Sechster Artikel. Der Glaube ist eine einige Tugend.
a) Dagegen spricht: I. Wie der Glaube, so ist auch die Weisheit und die Wissenschaft eine Gabe Gottes, nach Ephes. 5.; Isai. 2. Die Weisheit und die Wissenschaft aber unterscheiden sich voneinander, weil jene das Ewige, diese das Zeitliche berücksichtigt, nach Augustin. (13. de Trin. 19.) Da also der Glaube ebenfalls das Ewige berücksichtigt und manches Zeitliche, so scheinen da Teile im Glauben und somit verschiedene Tugenden des Glaubens angenommen werden zu müssen. II. Das Bekenntnis ist ein Akt des Glaubens. Nicht ein und dasselbe Bekenntnis des Glaubens aber ist bei allen; denn was wir als geschehen bekennen, das bekannten die Väter im Alten Bunde als zukünftig. Also ist da nicht ein und derselbe Glaube. III. Der Glaube ist gemeinsam allen Gläubigen. Nicht aber kann ein und dieselbe Eigenschaft oder Zuthat in verschiedenen Wesen sein. Also giebt es nicht ein und denselben Glauben für alle. Auf der anderen Seite sagt der Apostel (Ephes. 4.): „Ein Herr, ein Glaube.“
b) Ich antworte, von seiten des Gegenstandes könne nur ein Glaube sein; denn eine ist die erste Wahrheit, auf Grund deren allein wir glauben, was auch immer wir glauben. Von seiten der Personen jedoch, die am Glauben teilnehmen, ist er verschieden.

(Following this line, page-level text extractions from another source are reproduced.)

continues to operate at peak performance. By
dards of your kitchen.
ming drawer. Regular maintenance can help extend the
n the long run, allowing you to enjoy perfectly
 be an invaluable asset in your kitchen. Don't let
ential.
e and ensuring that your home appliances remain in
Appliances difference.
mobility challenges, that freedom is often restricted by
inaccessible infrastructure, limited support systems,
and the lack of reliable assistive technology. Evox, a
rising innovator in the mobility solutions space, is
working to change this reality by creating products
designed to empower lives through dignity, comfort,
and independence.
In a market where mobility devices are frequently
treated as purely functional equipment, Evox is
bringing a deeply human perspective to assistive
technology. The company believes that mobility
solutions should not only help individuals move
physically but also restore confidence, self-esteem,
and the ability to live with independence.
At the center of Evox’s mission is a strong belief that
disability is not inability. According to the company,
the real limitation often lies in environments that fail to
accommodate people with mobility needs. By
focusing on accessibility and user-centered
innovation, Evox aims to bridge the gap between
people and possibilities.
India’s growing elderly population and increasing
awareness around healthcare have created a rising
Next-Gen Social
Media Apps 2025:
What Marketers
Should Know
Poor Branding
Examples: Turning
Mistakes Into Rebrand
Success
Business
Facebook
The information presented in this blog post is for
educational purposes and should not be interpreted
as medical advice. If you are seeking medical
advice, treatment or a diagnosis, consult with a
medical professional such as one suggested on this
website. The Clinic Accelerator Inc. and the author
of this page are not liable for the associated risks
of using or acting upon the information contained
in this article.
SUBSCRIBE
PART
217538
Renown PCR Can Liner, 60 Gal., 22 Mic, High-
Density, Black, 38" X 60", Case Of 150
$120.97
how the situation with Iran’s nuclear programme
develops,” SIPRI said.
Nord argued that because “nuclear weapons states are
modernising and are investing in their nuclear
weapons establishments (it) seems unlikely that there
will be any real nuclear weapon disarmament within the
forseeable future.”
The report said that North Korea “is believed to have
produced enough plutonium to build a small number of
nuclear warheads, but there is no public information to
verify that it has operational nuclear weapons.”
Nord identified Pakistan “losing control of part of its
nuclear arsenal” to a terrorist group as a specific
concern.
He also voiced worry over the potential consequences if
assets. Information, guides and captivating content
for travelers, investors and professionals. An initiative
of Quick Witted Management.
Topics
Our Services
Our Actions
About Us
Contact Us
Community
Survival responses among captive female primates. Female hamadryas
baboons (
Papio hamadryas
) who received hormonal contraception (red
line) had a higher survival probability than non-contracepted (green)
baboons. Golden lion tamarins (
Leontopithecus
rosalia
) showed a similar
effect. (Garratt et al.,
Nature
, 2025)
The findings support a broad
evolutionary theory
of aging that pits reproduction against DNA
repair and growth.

Offenbar nun hat der Glaube, wie jeder Zustand, auf Grund des formalen Gegenstandes seine Gattung und hat nur sein Einzelsein auf Grund der einzelnen Person. Demnach ist der Glaube ein einiger der Gattung nach; er läßt jedoch eine Verschiedenheit der Zahl nach zu, je nachdem viele glauben. Nimmt man aber den Ausdruck „Glauben“ für das, was wir glauben, wie wir sagen, dieser, der katholische, ist mein Glaube; — so ist es ebenfalls ein einiger Glaube. Denn obgleich Verschiedenes zu glauben vorgestellt wird, läßt sich doch dies Alles auf Eines zurückführen.
c) I. Zeitliche Verhältnisse gehören nur insoweit zum Glauben als sie Beziehung haben zu etwas Ewigem, nämlich zur ersten Wahrheit; sonach berücksichtigt der nämliche Glaube Zeitliches und Ewiges. Die Weisheit und Wissenschaft aber betrachten ewige und zeitliche Dinge nach deren eigens entsprechenden Gründen und nicht mit Beziehung auf ein und denselben Formalgrund. II. Diese Unterscheidung von „vergangen und zukünftig“ gründet nicht auf irgend einer Verschiedenheit in der geglaubten Sache; sondern auf verschiedenen Beziehungen zu der geglaubten Sache. III. Dies betrifft die Verschiedenheit in der Zahl der Gläubigen.